■ **ABOUT THIS TASK**: Below are some records. Print exactly the lines between the one holding "focal_35mm: 24" and the one holding "f_number: 1.78", inclusive, and nothing else.

[INFORMATION Boundary: Start]

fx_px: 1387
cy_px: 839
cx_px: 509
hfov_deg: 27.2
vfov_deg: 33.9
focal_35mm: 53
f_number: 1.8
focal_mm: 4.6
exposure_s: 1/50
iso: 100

[INFORMATION Boundary: End]
[INFORMATION Boundary: Start]

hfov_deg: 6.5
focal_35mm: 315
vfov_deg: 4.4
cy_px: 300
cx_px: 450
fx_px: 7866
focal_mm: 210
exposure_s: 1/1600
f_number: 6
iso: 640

[INFORMATION Boundary: End]
[INFORMATION Boundary: Start]

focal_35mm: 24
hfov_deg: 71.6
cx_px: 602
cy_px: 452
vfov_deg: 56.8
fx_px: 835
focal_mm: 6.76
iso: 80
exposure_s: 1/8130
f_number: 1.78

[INFORMATION Boundary: End]

■ **ANSWER AREA**:
focal_35mm: 24
hfov_deg: 71.6
cx_px: 602
cy_px: 452
vfov_deg: 56.8
fx_px: 835
focal_mm: 6.76
iso: 80
exposure_s: 1/8130
f_number: 1.78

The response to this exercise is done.